- Born: London, England, UK
- Education: University of Wales, Swansea
- Occupations: Entertainment journalist and broadcaster

= Melanie Bromley =

British journalist

Melanie Bromley is an American-based British-born entertainment journalist and broadcaster who is currently Head of News Operations & Chief News Correspondent for E! News, where she covers celebrity news.

==Early life and education==

Bromley attended the University of Wales, Swansea where she earned a Bachelor of Science undergraduate degree in Geography. She then continued her education at City University, London attaining a master's degree in Broadcast Journalism, specializing in financial journalism.

==Career==
Bromley became the European Bureau chief for Us Weekly in 2003, overseeing all international news coverage for the magazine. In 2007, she moved to Los Angeles, California to take up the role of West Coast Bureau Chief.

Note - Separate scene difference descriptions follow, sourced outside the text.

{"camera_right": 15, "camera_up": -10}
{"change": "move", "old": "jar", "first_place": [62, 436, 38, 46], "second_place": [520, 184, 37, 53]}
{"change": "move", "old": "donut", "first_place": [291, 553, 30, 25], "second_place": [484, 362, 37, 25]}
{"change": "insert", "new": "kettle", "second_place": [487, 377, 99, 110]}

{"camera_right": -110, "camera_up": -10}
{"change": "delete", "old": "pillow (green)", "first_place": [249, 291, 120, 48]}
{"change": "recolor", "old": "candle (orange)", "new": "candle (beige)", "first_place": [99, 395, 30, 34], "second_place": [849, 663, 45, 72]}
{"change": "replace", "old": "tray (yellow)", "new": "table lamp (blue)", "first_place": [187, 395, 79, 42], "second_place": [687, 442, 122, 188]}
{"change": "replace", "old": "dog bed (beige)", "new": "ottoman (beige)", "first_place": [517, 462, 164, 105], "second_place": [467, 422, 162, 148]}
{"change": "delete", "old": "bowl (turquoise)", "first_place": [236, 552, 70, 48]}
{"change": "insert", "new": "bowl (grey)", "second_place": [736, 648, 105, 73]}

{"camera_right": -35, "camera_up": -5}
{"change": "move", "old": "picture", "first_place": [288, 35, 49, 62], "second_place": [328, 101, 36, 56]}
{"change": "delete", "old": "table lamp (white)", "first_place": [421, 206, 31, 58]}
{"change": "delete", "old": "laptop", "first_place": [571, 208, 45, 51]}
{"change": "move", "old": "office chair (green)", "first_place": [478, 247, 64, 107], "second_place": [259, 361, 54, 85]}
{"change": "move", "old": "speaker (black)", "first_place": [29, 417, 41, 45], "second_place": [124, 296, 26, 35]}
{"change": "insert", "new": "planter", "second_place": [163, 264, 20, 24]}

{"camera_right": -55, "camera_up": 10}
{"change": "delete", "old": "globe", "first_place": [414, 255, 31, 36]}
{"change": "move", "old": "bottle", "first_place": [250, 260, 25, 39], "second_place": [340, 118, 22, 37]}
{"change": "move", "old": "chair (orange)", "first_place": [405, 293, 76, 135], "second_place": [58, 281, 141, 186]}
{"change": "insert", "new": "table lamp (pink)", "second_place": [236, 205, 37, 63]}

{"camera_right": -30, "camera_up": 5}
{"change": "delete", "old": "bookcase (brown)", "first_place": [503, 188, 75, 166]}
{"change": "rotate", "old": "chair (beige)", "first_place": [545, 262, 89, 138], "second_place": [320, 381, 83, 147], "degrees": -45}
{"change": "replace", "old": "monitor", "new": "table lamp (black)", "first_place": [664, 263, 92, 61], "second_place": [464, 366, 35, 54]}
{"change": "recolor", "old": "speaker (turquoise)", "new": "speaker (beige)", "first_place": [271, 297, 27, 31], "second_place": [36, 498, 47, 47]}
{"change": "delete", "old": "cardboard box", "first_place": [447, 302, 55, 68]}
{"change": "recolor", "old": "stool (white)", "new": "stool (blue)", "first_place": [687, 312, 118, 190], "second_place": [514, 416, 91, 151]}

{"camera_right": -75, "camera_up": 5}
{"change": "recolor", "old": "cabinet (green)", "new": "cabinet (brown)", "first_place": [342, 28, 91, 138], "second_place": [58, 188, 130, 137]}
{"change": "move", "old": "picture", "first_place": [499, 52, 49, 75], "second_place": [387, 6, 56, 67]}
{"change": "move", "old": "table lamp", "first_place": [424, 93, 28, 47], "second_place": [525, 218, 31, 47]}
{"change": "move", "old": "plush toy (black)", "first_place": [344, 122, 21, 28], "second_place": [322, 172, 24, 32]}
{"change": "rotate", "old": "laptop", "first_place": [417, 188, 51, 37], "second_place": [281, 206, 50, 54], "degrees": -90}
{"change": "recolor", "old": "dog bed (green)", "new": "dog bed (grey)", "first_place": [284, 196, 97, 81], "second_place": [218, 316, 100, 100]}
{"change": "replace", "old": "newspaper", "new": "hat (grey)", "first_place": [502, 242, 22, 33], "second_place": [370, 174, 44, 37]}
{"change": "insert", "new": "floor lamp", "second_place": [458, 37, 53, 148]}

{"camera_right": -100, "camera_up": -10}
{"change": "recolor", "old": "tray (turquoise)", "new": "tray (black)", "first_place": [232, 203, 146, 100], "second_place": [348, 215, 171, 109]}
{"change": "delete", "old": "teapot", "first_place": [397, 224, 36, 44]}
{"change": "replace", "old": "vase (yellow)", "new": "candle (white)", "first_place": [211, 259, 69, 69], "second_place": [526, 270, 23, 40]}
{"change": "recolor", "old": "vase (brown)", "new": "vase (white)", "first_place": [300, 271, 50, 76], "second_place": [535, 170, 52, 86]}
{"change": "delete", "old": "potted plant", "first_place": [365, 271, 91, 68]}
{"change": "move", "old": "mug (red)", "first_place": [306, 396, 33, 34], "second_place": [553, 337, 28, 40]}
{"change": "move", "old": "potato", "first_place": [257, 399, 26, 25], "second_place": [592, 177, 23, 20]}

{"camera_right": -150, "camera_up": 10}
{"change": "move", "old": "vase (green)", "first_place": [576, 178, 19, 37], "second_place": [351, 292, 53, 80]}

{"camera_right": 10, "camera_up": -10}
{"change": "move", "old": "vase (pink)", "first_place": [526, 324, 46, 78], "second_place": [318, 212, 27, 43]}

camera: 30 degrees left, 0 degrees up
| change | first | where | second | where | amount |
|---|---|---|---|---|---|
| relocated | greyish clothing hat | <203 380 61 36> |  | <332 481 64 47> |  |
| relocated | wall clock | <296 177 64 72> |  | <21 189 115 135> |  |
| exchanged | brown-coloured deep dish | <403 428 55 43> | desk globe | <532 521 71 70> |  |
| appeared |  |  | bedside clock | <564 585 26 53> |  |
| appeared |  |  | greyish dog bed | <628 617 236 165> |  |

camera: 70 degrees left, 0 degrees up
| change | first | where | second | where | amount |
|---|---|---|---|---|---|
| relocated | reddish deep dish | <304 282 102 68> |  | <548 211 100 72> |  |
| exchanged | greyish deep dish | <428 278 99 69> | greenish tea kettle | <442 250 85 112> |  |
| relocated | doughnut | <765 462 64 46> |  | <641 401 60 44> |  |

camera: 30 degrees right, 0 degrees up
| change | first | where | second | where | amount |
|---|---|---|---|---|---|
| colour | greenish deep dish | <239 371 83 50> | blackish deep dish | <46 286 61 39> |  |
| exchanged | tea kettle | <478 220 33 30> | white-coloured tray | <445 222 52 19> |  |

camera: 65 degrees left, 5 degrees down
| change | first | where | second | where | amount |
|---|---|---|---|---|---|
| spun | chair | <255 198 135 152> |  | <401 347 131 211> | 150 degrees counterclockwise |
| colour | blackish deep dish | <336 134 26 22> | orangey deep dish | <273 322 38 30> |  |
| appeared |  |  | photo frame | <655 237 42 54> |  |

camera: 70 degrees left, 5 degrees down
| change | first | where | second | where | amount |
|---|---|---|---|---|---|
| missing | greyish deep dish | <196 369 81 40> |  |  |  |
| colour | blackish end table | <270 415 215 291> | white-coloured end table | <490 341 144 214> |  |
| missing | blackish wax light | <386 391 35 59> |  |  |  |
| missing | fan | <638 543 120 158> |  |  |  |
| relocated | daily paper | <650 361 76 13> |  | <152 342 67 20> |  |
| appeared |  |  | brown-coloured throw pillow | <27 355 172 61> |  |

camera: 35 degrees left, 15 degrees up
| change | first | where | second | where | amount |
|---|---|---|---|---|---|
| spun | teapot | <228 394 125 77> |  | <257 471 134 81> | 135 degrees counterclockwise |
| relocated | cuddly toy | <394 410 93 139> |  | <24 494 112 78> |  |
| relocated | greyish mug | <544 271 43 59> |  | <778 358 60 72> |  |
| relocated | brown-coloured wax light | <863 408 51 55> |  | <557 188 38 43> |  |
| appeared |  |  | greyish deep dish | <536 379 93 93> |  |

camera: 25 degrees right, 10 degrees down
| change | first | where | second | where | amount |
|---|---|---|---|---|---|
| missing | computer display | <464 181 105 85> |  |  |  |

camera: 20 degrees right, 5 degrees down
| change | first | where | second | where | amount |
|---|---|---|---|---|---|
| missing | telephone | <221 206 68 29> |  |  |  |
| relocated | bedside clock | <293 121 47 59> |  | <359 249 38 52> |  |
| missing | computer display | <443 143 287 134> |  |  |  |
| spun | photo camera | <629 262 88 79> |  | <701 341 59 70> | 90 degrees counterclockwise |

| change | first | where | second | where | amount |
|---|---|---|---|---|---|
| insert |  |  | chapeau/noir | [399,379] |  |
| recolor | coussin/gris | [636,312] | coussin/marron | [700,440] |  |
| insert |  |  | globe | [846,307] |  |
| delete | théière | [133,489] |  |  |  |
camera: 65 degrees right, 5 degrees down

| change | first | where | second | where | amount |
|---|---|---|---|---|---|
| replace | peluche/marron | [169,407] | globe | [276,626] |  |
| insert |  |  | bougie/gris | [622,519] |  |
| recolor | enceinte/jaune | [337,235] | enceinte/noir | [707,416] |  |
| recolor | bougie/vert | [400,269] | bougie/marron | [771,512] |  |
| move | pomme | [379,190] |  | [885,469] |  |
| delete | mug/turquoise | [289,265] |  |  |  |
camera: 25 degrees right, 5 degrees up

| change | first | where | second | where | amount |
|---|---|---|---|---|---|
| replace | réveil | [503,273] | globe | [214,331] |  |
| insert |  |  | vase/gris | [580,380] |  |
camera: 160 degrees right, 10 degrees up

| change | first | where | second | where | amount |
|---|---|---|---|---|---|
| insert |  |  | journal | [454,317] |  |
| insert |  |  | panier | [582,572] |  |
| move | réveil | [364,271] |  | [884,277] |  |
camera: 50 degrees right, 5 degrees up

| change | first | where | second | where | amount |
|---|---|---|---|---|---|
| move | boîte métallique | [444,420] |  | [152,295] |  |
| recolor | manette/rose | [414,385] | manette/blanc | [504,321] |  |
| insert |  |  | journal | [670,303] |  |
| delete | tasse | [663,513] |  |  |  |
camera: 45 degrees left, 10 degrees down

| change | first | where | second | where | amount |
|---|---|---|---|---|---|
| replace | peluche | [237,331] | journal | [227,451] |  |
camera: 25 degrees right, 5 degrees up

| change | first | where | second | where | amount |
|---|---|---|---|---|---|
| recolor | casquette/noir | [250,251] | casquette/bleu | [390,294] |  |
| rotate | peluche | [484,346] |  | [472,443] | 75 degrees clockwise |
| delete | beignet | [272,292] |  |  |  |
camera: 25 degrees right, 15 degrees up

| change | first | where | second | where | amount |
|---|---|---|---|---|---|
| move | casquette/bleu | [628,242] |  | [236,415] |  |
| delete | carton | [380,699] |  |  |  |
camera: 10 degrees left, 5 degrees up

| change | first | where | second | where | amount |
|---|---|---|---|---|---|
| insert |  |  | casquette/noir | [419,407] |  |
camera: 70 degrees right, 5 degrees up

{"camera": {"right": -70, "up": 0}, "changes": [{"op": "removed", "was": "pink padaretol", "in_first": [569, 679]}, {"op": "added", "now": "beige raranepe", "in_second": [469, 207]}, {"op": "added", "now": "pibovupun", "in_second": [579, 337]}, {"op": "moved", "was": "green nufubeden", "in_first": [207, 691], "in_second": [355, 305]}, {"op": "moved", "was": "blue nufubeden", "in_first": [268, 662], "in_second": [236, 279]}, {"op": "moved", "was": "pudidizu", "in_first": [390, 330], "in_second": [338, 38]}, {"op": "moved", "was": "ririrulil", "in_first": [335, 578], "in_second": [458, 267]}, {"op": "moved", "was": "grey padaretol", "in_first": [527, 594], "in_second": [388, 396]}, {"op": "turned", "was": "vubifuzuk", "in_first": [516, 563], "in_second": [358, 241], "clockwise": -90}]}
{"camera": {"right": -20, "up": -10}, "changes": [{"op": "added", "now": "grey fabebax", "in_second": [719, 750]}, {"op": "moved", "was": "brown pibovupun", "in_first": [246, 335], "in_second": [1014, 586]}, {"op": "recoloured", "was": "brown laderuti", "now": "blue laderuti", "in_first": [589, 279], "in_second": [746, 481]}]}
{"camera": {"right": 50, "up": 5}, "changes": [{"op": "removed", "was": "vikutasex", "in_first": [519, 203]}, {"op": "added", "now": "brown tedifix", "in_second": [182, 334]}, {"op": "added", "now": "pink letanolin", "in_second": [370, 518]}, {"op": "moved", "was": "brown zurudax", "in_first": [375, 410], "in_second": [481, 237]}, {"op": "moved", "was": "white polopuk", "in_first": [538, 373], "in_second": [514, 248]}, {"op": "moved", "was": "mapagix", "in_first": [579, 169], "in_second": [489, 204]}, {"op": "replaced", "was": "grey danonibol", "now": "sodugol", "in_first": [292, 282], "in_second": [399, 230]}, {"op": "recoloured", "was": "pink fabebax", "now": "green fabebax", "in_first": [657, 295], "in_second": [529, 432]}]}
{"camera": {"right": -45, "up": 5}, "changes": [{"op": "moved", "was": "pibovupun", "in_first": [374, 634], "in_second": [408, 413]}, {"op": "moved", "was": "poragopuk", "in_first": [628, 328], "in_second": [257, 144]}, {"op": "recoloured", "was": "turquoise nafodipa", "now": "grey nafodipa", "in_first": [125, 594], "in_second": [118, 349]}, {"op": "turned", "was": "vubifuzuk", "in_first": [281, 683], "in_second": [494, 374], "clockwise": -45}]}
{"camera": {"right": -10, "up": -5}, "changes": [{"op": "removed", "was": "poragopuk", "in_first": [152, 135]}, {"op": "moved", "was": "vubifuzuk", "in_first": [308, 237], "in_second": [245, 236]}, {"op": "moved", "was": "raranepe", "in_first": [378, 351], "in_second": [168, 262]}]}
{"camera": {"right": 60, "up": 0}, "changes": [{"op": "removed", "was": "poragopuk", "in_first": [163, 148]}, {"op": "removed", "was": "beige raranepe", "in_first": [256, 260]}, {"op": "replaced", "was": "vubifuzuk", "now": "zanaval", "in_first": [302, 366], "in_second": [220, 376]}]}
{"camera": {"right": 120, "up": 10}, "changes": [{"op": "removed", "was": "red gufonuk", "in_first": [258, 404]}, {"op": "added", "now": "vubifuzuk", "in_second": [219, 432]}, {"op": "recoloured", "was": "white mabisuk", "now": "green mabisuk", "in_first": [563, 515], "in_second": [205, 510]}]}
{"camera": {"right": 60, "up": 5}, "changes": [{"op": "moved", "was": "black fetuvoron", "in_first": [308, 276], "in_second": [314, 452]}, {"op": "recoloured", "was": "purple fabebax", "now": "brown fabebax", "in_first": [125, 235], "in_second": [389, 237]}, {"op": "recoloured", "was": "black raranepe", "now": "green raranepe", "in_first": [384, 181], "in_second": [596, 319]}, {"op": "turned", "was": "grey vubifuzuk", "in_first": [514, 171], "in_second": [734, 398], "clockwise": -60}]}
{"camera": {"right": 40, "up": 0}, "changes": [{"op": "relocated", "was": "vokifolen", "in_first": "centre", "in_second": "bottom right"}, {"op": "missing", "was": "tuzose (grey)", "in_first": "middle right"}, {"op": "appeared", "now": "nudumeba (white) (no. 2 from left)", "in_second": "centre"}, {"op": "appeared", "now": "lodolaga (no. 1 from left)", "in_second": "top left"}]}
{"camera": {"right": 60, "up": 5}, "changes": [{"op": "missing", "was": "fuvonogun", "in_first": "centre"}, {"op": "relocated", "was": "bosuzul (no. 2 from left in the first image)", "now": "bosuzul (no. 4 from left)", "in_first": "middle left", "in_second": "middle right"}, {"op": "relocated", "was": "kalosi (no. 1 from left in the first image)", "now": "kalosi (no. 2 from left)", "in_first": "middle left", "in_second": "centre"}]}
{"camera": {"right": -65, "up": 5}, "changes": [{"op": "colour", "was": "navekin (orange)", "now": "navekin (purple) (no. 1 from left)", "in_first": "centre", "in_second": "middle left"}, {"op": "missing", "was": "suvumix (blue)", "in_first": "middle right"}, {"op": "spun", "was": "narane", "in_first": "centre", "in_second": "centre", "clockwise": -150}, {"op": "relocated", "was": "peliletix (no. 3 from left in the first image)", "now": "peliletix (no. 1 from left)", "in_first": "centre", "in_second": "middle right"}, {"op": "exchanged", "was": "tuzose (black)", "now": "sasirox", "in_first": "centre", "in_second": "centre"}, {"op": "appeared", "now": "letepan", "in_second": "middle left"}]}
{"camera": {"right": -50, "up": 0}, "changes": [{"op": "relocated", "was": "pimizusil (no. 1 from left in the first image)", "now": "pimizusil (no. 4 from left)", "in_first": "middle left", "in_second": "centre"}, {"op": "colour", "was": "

In 2012, Bromley joined E! News and E! Online as Senior Correspondent, overseeing newsgathering across both platforms. Four months after joining E!, she was promoted to Senior Managing Correspondent. In 2014, Bromley was promoted again to Chief News Correspondent.

In her role Bromley regularly appears on a variety of shows across the network from E! News, Live From E! and E! News specials. She helped spearhead coverage of the 2012 Olympic Games in London, and the birth of Prince George.

Bromley also appears as a pop culture expert on other U.S. networks and in her native UK. She has been featured on CNN, Good Morning America, The Today Show, BBC, Sky News and Daybreak among many others. Bromley has also been quoted in the Washington Post,
Financial Times, The Sunday Times of London, Vanity Fair and other international print publications.